AstraZeneca and Ionis Pharmaceuticals announced positive interim results from the NEURO-TTRansform Phase III trial for eplontersen, a treatment for hereditary transthyretin-mediated amyloid polyneuropathy (ATTRv-PN). After 35 weeks, the drug met co-primary endpoints, showing significant reductions in serum transthyretin levels and improvements in neuropathy impairment scores. Eplontersen also demonstrated a favorable safety profile and improved quality of life metrics. Following these results, the companies plan to file a New Drug Application with the FDA in 2022.

Daiichi Sankyo announced the dosing of the first patient in the global TROPION-Breast02 phase 3 trial for datopotamab deruxtecan (Dato-DXd). This trial will evaluate the efficacy and safety of Dato-DXd versus chemotherapy in patients with untreated, locally recurrent inoperable or metastatic triple negative breast cancer (TNBC), which constitutes 10-15% of breast cancers. The trial aims to improve survival rates for TNBC patients in need of alternative treatments.

AstraZeneca's Tagrisso® is now part of a clinical trial evaluating EMB-01, a bispecific antibody from EpimAb Biotherapeutics, for non-small cell lung cancer (NSCLC). The U.S. FDA has approved an IND application for a Phase Ib/II study, which intends to assess the safety, pharmacokinetics, and anti-tumor activity of this combination therapy. Dr. Chengbin Wu emphasized the importance of this milestone. The trial aims to tackle the unmet needs of NSCLC patients with EGFR mutations resistant to third-generation TKIs, potentially enhancing treatment options.

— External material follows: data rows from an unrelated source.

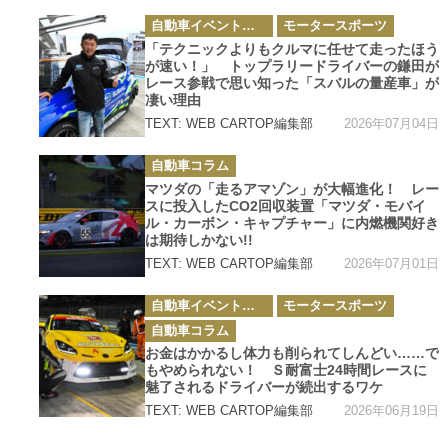
カ
自動車イベント・カーイベント
モータースポーツ
テ
ゴ
「テクニックよりもクルマに任せて走ったほう
リ
が速い！」 トップラリードライバーの鎌田が
ー
レース参戦で思い知った「スバルの量産車」が
凄い理由
2026年07月04日
TEXT: WEB CARTOP編集部
カ
自動車コラム
テ
ゴ
マツダの「走るアマゾン」が大幅進化！ レー
リ
スに投入したCO2回収装置「マツダ・モバイ
ー
ル・カーボン・キャプチャー」に内燃機関好き
は期待しかない!!
2026年07月01日
TEXT: WEB CARTOP編集部
カ
自動車イベント・カーイベント
モータースポーツ
テ
ゴ
自動車コラム
リ
ー
お金はかかるし体力も削られてしんどい……で
もやめられない！ Ｓ耐富士24時間レースに
魅了されるドライバーが続出するワケ
2026年06月19日
TEXT: WEB CARTOP編集部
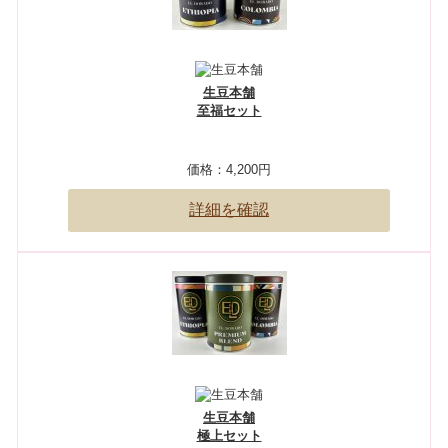
生豆本舗
至福セット
価格：
4,200円
詳細を確認
生豆本舗
極上セット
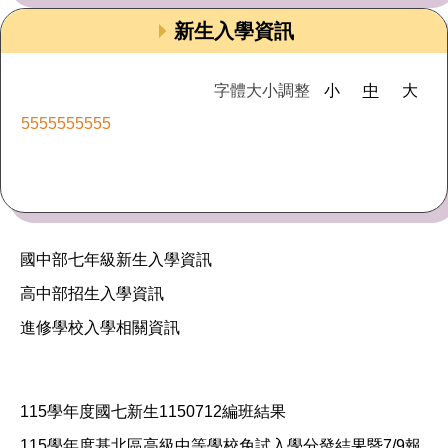
新生入學資訊
字體大小調整
小
中
大
5555555555
國中部七年級新生入學資訊
高中部招生入學資訊
進修學校入學相關資訊
115學年度國七新生1150712編班結果
115學年度基北區高級中等學校免試入學分發結果暨7/9報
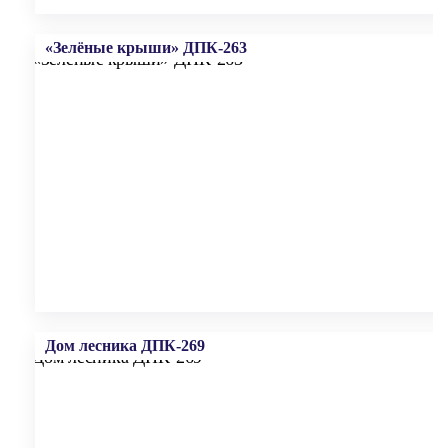
«Зелёные крыши» ДПК-263
Дом лесника ДПК-269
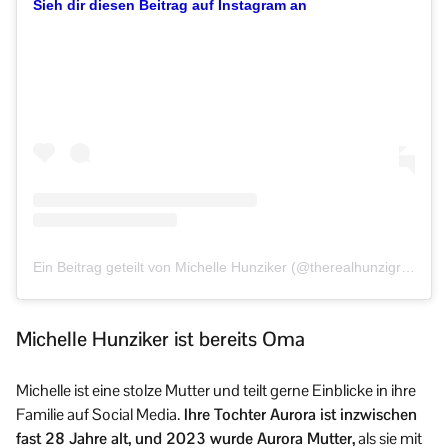
Sieh dir diesen Beitrag auf Instagram an
Ein Beitrag geteilt von Michelle Hunziker (@therealhunzigram)
Michelle Hunziker ist bereits Oma
Michelle ist eine stolze Mutter und teilt gerne Einblicke in ihre
Familie auf Social Media.
Ihre Tochter Aurora ist inzwischen
fast 28 Jahre alt, und 2023 wurde Aurora Mutter,
als sie mit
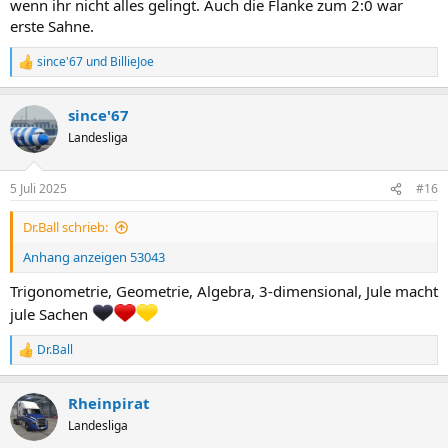
wenn ihr nicht alles gelingt. Auch die Flanke zum 2:0 war
erste Sahne.
since'67
und
BillieJoe
R
e
a
since'67
k
t
Landesliga
i
o
n
5 Juli 2025
#16
e
n
Dr.Ball schrieb:
:
Anhang anzeigen 53043
Trigonometrie, Geometrie, Algebra, 3-dimensional, Jule macht
jule Sachen
Dr.Ball
R
e
a
Rheinpirat
k
t
Landesliga
i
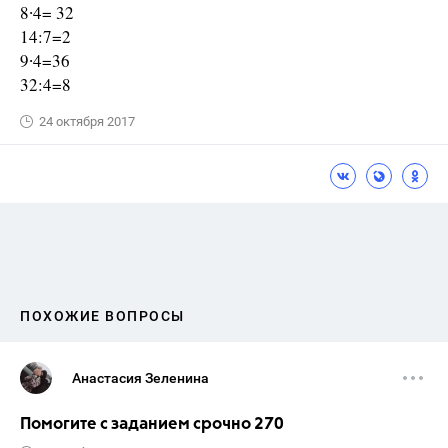
8∙4= 32
14:7=2
9∙4=36
32:4=8
24 октября 2017
ПОХОЖИЕ ВОПРОСЫ
Анастасия Зеленина
Помогите с заданием срочно 270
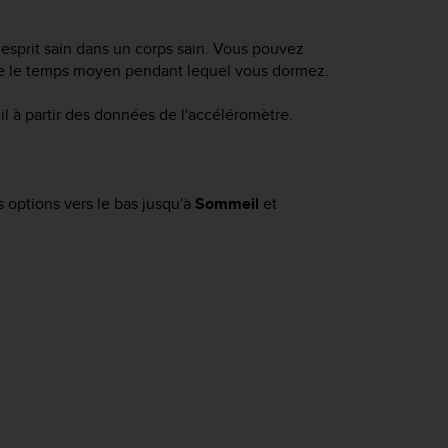
esprit sain dans un corps sain. Vous pouvez
tre le temps moyen pendant lequel vous dormez.
l à partir des données de l'accéléromètre.
s options vers le bas jusqu'à
Sommeil
et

AstraZeneca and Daiichi Sankyo's ENHERTU has shown promising results in the DESTINY-Breast04 trial, offering significant improvements in overall survival (OS) and progression-free survival (PFS) for patients with HER2-low metastatic breast cancer. ENHERTU demonstrated a 49% reduction in the risk of disease progression or death compared to chemotherapy, with median PFS of 10.1 months vs. 5.4 months and median OS of 23.9 months vs. 17.5 months. These findings suggest a potential shift in standard treatment for approximately half of breast cancer patients previously considered HER2-negative.

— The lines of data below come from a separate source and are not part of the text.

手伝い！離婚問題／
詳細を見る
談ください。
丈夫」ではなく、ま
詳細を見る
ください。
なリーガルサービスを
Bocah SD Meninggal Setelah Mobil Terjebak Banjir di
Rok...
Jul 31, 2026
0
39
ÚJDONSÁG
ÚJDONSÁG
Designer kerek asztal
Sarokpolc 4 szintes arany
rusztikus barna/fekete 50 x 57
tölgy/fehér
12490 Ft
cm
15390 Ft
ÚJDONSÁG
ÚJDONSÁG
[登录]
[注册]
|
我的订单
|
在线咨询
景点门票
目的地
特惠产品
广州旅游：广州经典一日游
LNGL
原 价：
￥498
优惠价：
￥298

Daiichi Sankyo and AstraZeneca's ENHERTU has shown promising results in the DESTINY-Breast04 trial, enhancing median overall survival by over 6 months compared to chemotherapy for patients with HER2 low metastatic breast cancer. Key findings include a 49% reduction in disease progression or death risk and a median progression-free survival of 10.1 months. The treatment demonstrated a confirmed overall response rate of 52.6%, significantly higher than chemotherapy's 16.3%. The safety profile remains consistent, with most adverse events being manageable.

AstraZeneca announced updates on CALQUENCE® (acalabrutinib) during the ASCO Annual Meeting, showcasing its efficacy and safety in treating chronic lymphocytic leukemia (CLL). The ELEVATE-TN trial results indicated a statistically significant progression-free survival (PFS) benefit, with CALQUENCE combination therapy reducing disease progression or death risk by 89% compared to chlorambucil plus obinutuzumab. Additionally, CALQUENCE showed sustained PFS benefits in the ASCEND trial. Both trials confirmed CALQUENCE's long-term safety profile with no new severe adverse events reported.